#### Your task:
From the entries below, copy exactly the lines from the one that contains "M1301 349 1325 400 1237 443 1212 393Z" through the one that contains "M68 746 72 756", both included, and only those.

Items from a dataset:

*** Begin section ***

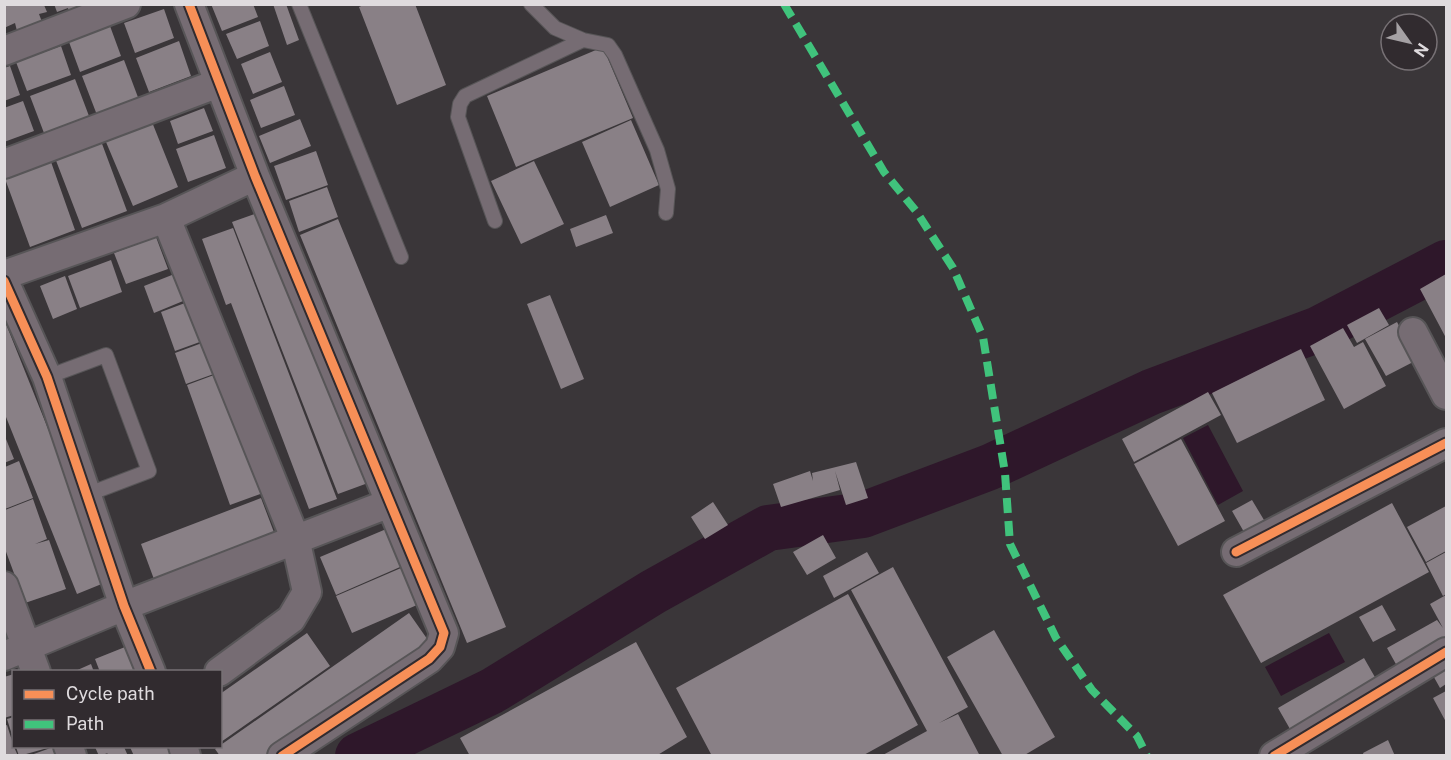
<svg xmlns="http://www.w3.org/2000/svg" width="1451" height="760" font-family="'Public Sans',sans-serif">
	<rect width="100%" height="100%" fill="#3a3639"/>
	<!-- water -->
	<path fill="#2e172a" d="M1208 425 1243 491 1218 505 1183 438Z
		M1329 633 1345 662 1281 696 1265 667Z"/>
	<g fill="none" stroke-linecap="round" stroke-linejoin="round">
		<!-- river -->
		<path stroke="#2e172a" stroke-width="46" d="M358 756 492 691 653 592 768 528 863 515 990 467 1151 392 1319 329 1446 263"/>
	</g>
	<!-- building -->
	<path fill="#898086" d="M54 4H90L69 13 68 8 57 12Z
		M211 4H253L258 17 222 31Z
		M273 4H286L299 40 287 45Z
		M366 4H415L446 85 397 105 359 7Z
		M4 5H44L47 12 39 14 42 22 17 31 15 23 4 28Z
		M164 9 174 38 135 53 124 23Z
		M260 21 269 46 237 59 226 34Z
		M110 26 121 56 80 72 69 42Z
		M179 41 191 76 149 92 136 58Z
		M61 46 71 75 27 91 16 62Z
		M603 47 633 118 516 167 487 96Z
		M270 52 282 82 253 94 241 64Z
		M124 60 139 100 97 115 82 76Z
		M10 66 20 95 4 101V68Z
		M75 79 89 116 44 133 30 96Z
		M284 86 295 115 261 128 250 100Z
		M23 101 34 131 4 142V108Z
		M204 108 213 131 178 144 170 121Z
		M300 119 311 146 270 163 259 136Z
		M631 120 659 185 610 207 582 142Z
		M152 122 178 187 133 206 106 142Z
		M214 135 226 168 188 182 176 149Z
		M101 141 127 211 82 228 55 158Z
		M316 151 328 185 286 200 274 166Z
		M50 159 75 230 30 247 4 176Z
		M534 161 564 224 521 244 491 181Z
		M327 187 338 217 299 232 289 201Z
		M263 211 368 483 338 494 232 222Z
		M606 215 613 233 576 247 570 229Z
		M338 219 506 627 467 643 300 235Z
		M233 228 337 499 309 509 231 303 226 305 202 239Z
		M156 237 168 269 126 284 114 253Z
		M111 260 122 292 80 308 68 276Z
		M177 273 188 299 154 313 144 286Z
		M1446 274V338L1420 289Z
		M65 276 77 309 53 319 40 286Z
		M550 295 584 379 561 389 527 304Z
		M193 300 208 339 175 351 161 312Z
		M1379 308 1389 325 1357 343 1347 325Z
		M4 319 109 581 77 594 4 412Z
		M1397 322 1417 360 1386 376 1365 339Z
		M1343 328 1354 347 1363 342 1386 386 1344 409 1310 346Z
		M210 340 222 371 186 384 175 353Z
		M1301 349 1325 400 1237 443 1212 393Z
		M222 372 266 492 230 505 187 385Z
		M1208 392 1221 415 1134 462 1122 439Z
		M4 434 14 459 4 463Z
		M1181 439 1225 521 1178 546 1134 464Z
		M19 461 33 498 5 509V467Z
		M856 462 868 498 846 505 835 471 840 490 781 507 773 484 810 471 813 481 812 473Z
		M261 498 275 535 155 582 141 544Z
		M33 499 47 539 35 544 49 540 66 589 25 603 5 549V510Z
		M1252 500 1264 520 1244 532 1232 511Z
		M713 502 728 525 705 539 691 517Z
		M1392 503 1429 572 1261 663 1223 595Z
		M1446 506V551L1426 562 1407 527Z
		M391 527 407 564 336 595 320 557Z
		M823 535 836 558 807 575 793 552Z
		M867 552 879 573 834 598 823 576Z
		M1446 552V594L1443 596 1426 563Z
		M408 565 424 602 352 633 336 596Z
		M893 567 968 707 939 723 958 714 980 756H881L927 731 851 590Z
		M848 594 918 725 862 756H712L676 688Z
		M1446 595V684L1440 688 1421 654 1397 666 1387 648 1437 620 1443 628 1430 604Z
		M1382 605 1396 630 1373 642 1359 617Z
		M409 613 430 643 269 756H220L215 749Z
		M994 630 1055 737 1023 756H1003L947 657Z
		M307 633 330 666 221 742 220 694Z
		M636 642 687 737 656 756H470L460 738Z
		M130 645 141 672H100L95 659Z
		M1364 658 1376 679 1290 729 1278 708Z
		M91 664 94 672H73Z
		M14 674V715L4 718V677Z
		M1446 691V722L1433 698Z
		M14 717V738H13L7 719Z
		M7 725 14 747 18 756H4V726Z
		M1388 740 1395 756H1364L1363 753Z
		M56 746 59 756H31V755Z
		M16 747H51L19 756Z
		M95 747H124L128 756H104L108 753 99 756Z
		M130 747H171L174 756H134Z"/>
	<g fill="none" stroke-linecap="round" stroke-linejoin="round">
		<!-- service casing -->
		<g stroke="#575557" stroke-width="16">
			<path id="service" d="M299 4 401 257
				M531 4 555 28 583 40 608 45 615 55 657 150 668 189 666 213
				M495 221 458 117 460 104 465 96 583 40
				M47 377 106 355 149 471 86 495"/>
		</g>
		<!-- minor casing -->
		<g stroke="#575557" stroke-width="32">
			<path id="minor" d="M189 4 255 176 444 633 440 647 429 659 282 756
				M4 51 126 4
				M4 164 219 83
				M166 218 295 538 307 592 291 619 219 672
				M4 275 166 218 255 176
				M4 281 47 377 124 606 151 672
				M1413 332 1446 395
				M1236 552 1446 443
				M4 586 36 672
				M4 656 124 606 390 503
				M68 746 72 756
				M183 746 186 756
				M1274 756 1446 652"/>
		</g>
		<!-- service -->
		<use href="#service" stroke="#766c73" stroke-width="14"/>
		<!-- minor -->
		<use href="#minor" stroke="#766c73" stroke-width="28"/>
		<!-- quiet -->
		<path stroke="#40c37c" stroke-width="8" stroke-dasharray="15 8" stroke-linecap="butt" d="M784 4 884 172 916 211 953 268 983 337 1005 473 1010 544 1056 638 1092 690 1137 736 1147 756"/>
		<!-- cycleway casing -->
		<g stroke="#312b2f" stroke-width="13">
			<path id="cycleway" d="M189 4 255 176 444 633 440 647 429 659 282 756
				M4 281 47 377 124 606 151 672
				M1236 552 1446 443
				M1274 756 1446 652"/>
		</g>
		<!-- cycleway -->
		<use href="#cycleway" stroke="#f78f57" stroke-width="9"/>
	</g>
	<!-- border -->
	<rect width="1451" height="760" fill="none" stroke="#dfdbde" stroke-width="12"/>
	<!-- legend -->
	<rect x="12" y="670" width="210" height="78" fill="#312b2f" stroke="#777175" stroke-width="1.5"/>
	<rect x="24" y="690" width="30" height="9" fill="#f78f57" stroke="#777175" stroke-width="1.5"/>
	<text x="66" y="700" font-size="18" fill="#dfdbde">Cycle path</text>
	<rect x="24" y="720" width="30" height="9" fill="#40c37c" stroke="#777175" stroke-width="1.5"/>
	<text x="66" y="730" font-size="18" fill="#dfdbde">Path</text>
	<!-- north arrow -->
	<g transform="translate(1409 42) rotate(124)"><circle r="28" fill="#312b2f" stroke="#777175" stroke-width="1.5"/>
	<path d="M0-4.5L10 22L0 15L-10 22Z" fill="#a5a1a4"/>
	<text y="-9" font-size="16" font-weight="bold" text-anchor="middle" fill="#dfdbde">N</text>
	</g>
</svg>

*** End section ***

#### Answer section:
		M1301 349 1325 400 1237 443 1212 393Z
		M222 372 266 492 230 505 187 385Z
		M1208 392 1221 415 1134 462 1122 439Z
		M4 434 14 459 4 463Z
		M1181 439 1225 521 1178 546 1134 464Z
		M19 461 33 498 5 509V467Z
		M856 462 868 498 846 505 835 471 840 490 781 507 773 484 810 471 813 481 812 473Z
		M261 498 275 535 155 582 141 544Z
		M33 499 47 539 35 544 49 540 66 589 25 603 5 549V510Z
		M1252 500 1264 520 1244 532 1232 511Z
		M713 502 728 525 705 539 691 517Z
		M1392 503 1429 572 1261 663 1223 595Z
		M1446 506V551L1426 562 1407 527Z
		M391 527 407 564 336 595 320 557Z
		M823 535 836 558 807 575 793 552Z
		M867 552 879 573 834 598 823 576Z
		M1446 552V594L1443 596 1426 563Z
		M408 565 424 602 352 633 336 596Z
		M893 567 968 707 939 723 958 714 980 756H881L927 731 851 590Z
		M848 594 918 725 862 756H712L676 688Z
		M1446 595V684L1440 688 1421 654 1397 666 1387 648 1437 620 1443 628 1430 604Z
		M1382 605 1396 630 1373 642 1359 617Z
		M409 613 430 643 269 756H220L215 749Z
		M994 630 1055 737 1023 756H1003L947 657Z
		M307 633 330 666 221 742 220 694Z
		M636 642 687 737 656 756H470L460 738Z
		M130 645 141 672H100L95 659Z
		M1364 658 1376 679 1290 729 1278 708Z
		M91 664 94 672H73Z
		M14 674V715L4 718V677Z
		M1446 691V722L1433 698Z
		M14 717V738H13L7 719Z
		M7 725 14 747 18 756H4V726Z
		M1388 740 1395 756H1364L1363 753Z
		M56 746 59 756H31V755Z
		M16 747H51L19 756Z
		M95 747H124L128 756H104L108 753 99 756Z
		M130 747H171L174 756H134Z"/>
	<g fill="none" stroke-linecap="round" stroke-linejoin="round">
		<!-- service casing -->
		<g stroke="#575557" stroke-width="16">
			<path id="service" d="M299 4 401 257
				M531 4 555 28 583 40 608 45 615 55 657 150 668 189 666 213
				M495 221 458 117 460 104 465 96 583 40
				M47 377 106 355 149 471 86 495"/>
		</g>
		<!-- minor casing -->
		<g stroke="#575557" stroke-width="32">
			<path id="minor" d="M189 4 255 176 444 633 440 647 429 659 282 756
				M4 51 126 4
				M4 164 219 83
				M166 218 295 538 307 592 291 619 219 672
				M4 275 166 218 255 176
				M4 281 47 377 124 606 151 672
				M1413 332 1446 395
				M1236 552 1446 443
				M4 586 36 672
				M4 656 124 606 390 503
				M68 746 72 756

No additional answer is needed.